Action item >> Rewrite the lines starting at the one containing "Which series has" and ending at the one containing "Carolyn McBain", substituting "smallest" for "largest" and leaving everything else as it is.

Data provided >>

---------------

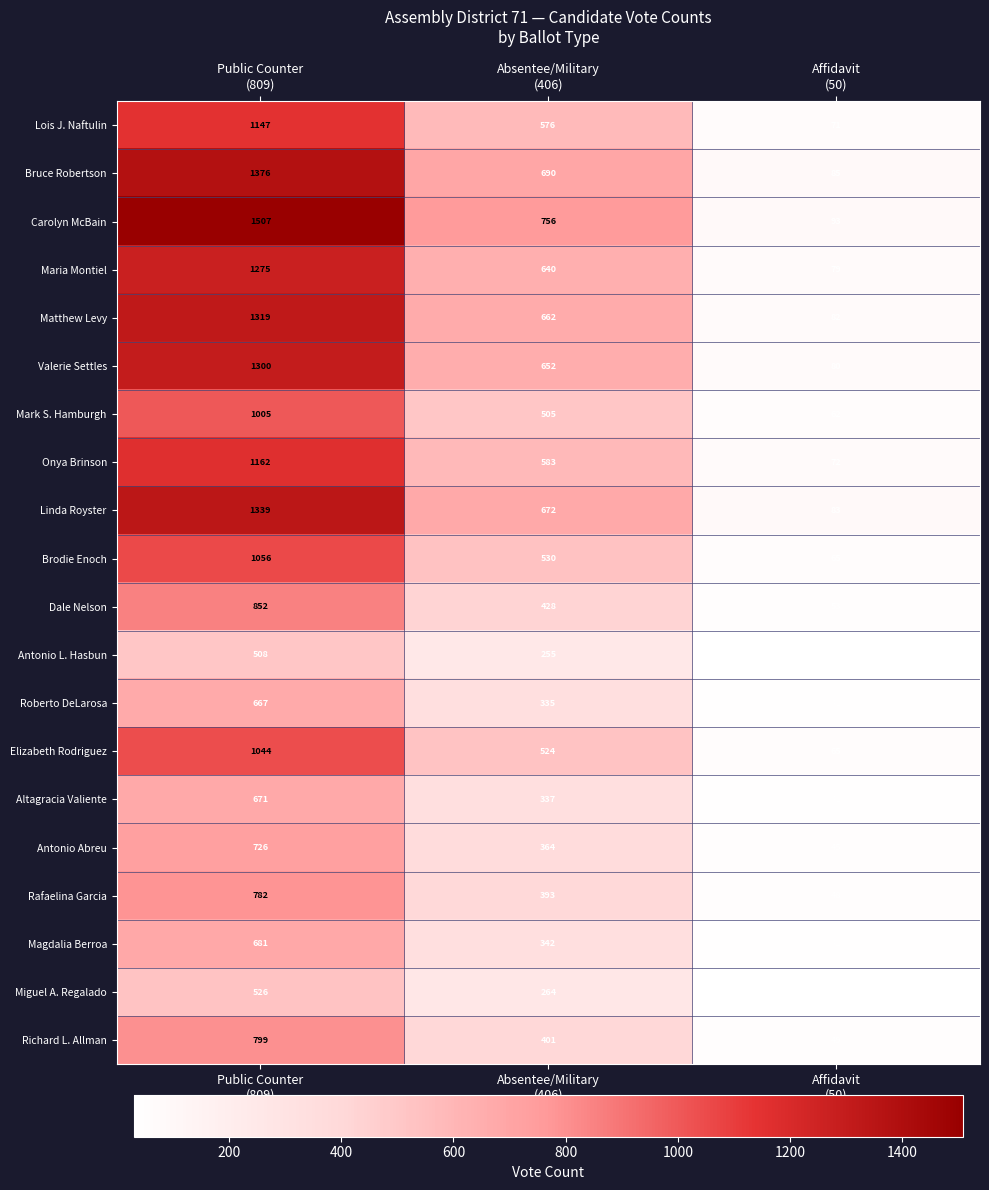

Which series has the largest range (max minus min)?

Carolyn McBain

---------------

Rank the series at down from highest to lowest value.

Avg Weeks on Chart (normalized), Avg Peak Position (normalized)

---------------

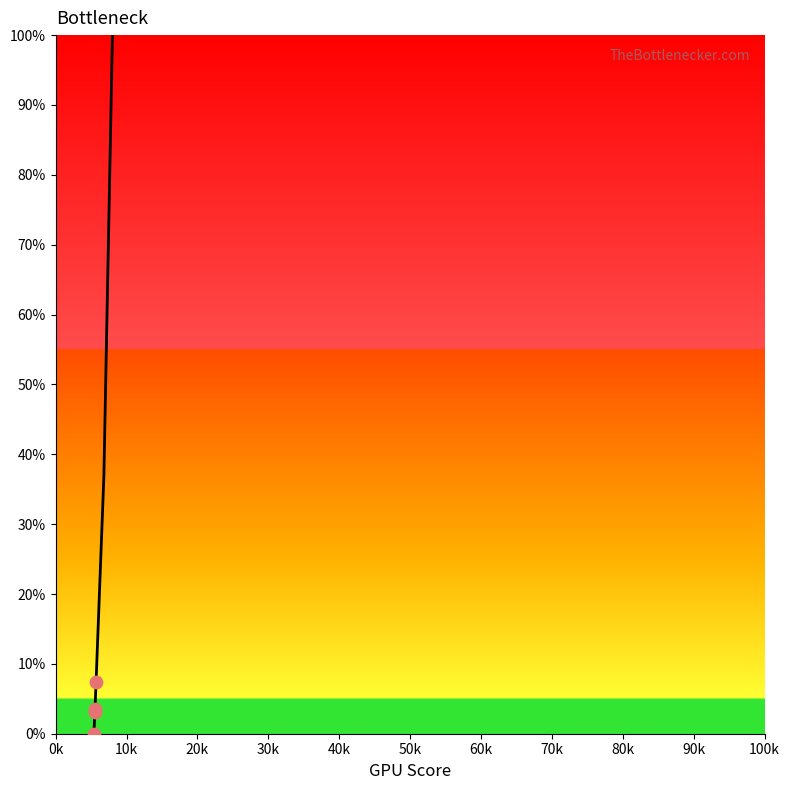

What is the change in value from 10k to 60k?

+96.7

---------------

The completed task >>
Which series has the smallest range (max minus min)?

Carolyn McBain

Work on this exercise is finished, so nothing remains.